On the other side, the distribution of the thousands of HLA variants present in human populations can change over many generations. This sets up an evolutionary game: viruses on one side, our immune system on the other. To analyze this contest, the researchers quantified HLA-binding preferences according to targeting efficiency, a novel measure that captures the correlation between HLA-binding affinities and the genetic conservation in the targeted regions. In theory, HLA molecules should draw attention to protein segments that are shared across related viral species, as such regions should be functionally important and thus immutable.

Analysis of targeting efficiencies indicated that HLA molecules do indeed prefer to target such conserved regions. The magnitude of this preference varies in a way that shows evidence of target splitting, where two different HLA loci focus on different viral families. This phenomenon is consistent with theoretical biology predictions for predator-prey models and indicates that targeting efficiency as a measure of the HLA-virus links will be useful in analyzing viral evolution.

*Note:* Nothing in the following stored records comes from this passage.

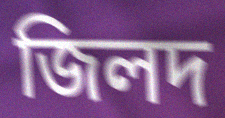
জিলদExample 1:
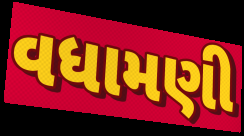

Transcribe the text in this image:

વધામણી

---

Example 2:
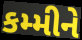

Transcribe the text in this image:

કમ્મીને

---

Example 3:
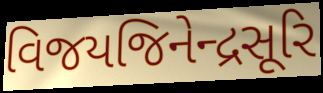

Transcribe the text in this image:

વિજયજિનેન્દ્રસૂરિ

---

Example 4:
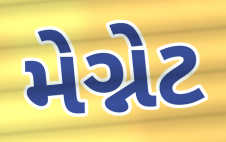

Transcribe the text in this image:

મેગ્નેટ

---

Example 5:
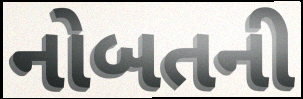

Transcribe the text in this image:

નોબતની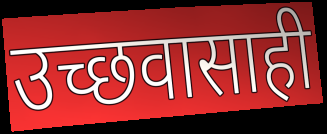
उच्छवासाही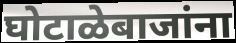
घोटाळेबाजांनाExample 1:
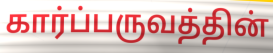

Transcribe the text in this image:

கார்ப்பருவத்தின்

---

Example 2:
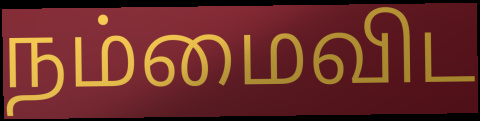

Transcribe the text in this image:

நம்மைவிட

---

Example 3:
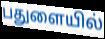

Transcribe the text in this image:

பதுளையில்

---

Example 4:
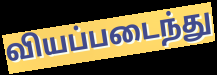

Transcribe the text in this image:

வியப்படைந்து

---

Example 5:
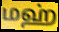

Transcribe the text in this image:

மஹ்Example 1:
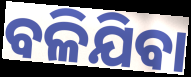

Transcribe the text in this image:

ବଳିଯିବା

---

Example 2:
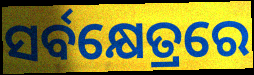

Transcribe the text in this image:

ସର୍ବକ୍ଷେତ୍ରରେ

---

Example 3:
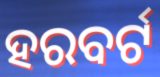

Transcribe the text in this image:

ହରବର୍ଟ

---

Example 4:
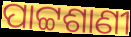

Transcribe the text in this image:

ପାଟ୍ଟଶାଣୀ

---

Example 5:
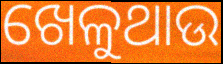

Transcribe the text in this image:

ଖେଳୁଥାଉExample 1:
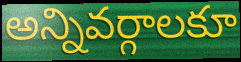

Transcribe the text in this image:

అన్నివర్గాలకూ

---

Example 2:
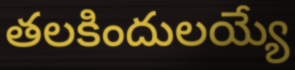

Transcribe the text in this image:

తలకిందులయ్యే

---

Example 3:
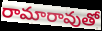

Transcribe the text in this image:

రామారావుతో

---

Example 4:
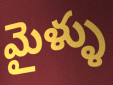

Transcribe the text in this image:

మైళ్ళు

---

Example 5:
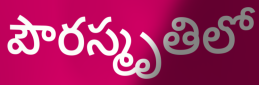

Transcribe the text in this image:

పౌరస్మృతిలోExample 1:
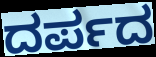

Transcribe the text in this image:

ದರ್ಪದ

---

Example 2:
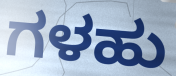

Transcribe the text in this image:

ಗಳಹು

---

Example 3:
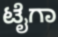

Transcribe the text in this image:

ಟೈಗಾ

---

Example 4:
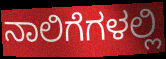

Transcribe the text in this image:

ನಾಲಿಗೆಗಳಲ್ಲಿ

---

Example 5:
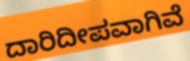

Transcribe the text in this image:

ದಾರಿದೀಪವಾಗಿವೆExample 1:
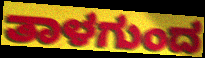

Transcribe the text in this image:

ತಾಳಗುಂದ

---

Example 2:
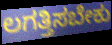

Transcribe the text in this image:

ಲಗತ್ತಿಸಬೇಕು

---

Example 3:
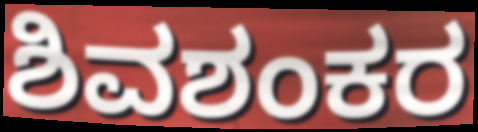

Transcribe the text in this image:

ಶಿವಶಂಕರ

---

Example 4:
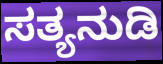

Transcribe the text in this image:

ಸತ್ಯನುಡಿ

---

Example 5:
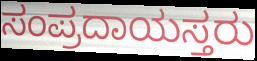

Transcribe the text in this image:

ಸಂಪ್ರದಾಯಸ್ತರು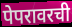
पेपरावरची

Furthermore, in many cases the host’s total targeting efficiency scores for various viruses correlate with clinical outcomes, offering a potentially useful system of measures for analyzing infection outcomes in individual patients or entire human populations under different conditions, such as post-vaccination or following a previous viral infection.

Primary Researchers

Simon Mallal

Simon Mallal is director of the Institute for Immunology and Infectious Diseases at Murdoch University and a clinical immunologist and immunopathologist at Royal Perth Hospital. He studied Medicine at the University of Western Australia; has managed patients with HIV, autoimmune, and allergic disease in Perth since 1987; and supervises the associated routine diagnostic immunology and molecular biology laboratory. He is a clinical immunologist trained in Internal Medicine and Immunopathology and completed a post-doctoral Fellowship in Infectious Diseases at the Johns Hopkins School of Medicine.

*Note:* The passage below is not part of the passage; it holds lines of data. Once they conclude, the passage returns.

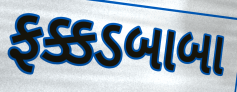
ફક્કડબાબા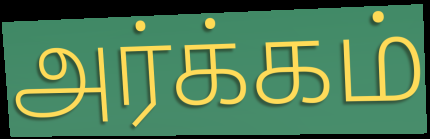
அர்க்கம்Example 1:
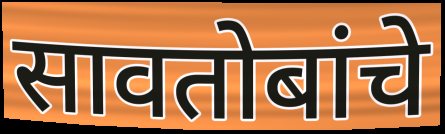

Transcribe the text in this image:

सावतोबांचे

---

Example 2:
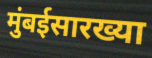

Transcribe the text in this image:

मुंबईसारख्या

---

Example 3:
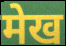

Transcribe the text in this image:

मेख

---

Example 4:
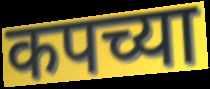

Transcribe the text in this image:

कपच्या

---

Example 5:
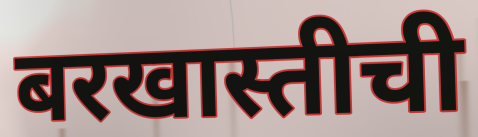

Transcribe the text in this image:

बरखास्तीची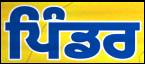
ਪਿੰਡਰ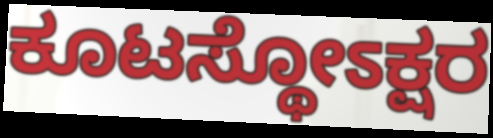
ಕೂಟಸ್ಥೋಽಕ್ಷರ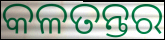
କଳତନ୍ତରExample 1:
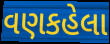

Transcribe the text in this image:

વણકહેલા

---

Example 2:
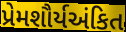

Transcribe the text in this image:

પ્રેમશૌર્યઅંકિત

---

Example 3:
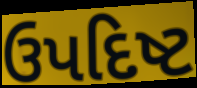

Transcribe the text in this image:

ઉપદિષ્ટ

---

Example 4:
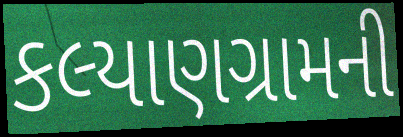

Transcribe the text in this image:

કલ્યાણગ્રામની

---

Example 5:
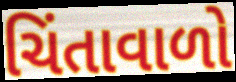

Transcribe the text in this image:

ચિંતાવાળો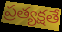
ప్రత్యక్షతే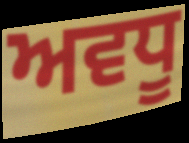
ਅਵਧੂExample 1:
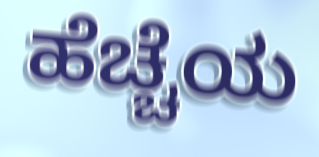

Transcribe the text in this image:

ಹೆಚ್ಚೆಯ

He has had a longstanding research interest in the major histocompatibility complex (MHC) and genetic influences on clinical outcomes in HIV and other diseases. More recently, he has focused on viral adaptation to HLA-restricted immune responses and the implications of this for HIV vaccine immunogen design. His group also studies the genetics and pathogenesis of hypersensitivity to abacavir and nevirapine and the long-term complications of anti-retroviral therapy with a particular focus on mitochondrial toxicity and subcutaneous fat wasting. He was the recipient of the West Australian Premier’s Award in Science in 2005.

Tomer Hertz

Tomer Hertz received his B.Sc. degree in Computer Science and the Amirim Interdisciplinary Program in the Humanities for outstanding students from the Hebrew University in 1999, and his Ph.D. in Computational Neuroscience from the Hebrew University in 2007. He then received postdoctoral training in the Microsoft Research eScience group, working with Nebojsa Jojic.

His general research interests are in machine learning and computational immunology. His research in the field of machine learning focuses mainly on learning distance functions using equivalence constraints, with applications in semi-supervised learning, clustering, and kernel learning. Within the field of computational immunology, he has developed a framework for major histocompatibility complex (MHC) protein-peptide binding prediction and MHC supertype classification. His recent work focuses on T-cell and B-cell immunodominance, HLA binding prediction and its applications in vaccine design, sieve analysis, improved epitope mapping protocols, developing computational models of T-cell immunodominance, and developing a high-throughput platform for high-resolution mapping of B-cell responses by using antigen microarrays.

Nebojsa Jojic

Nebojsa Jojic is a principal researcher at Microsoft Research. Nebojsa is interested in machine-learning approaches to building compact representations of natural signals that reveal patterns of scientific and practical importance.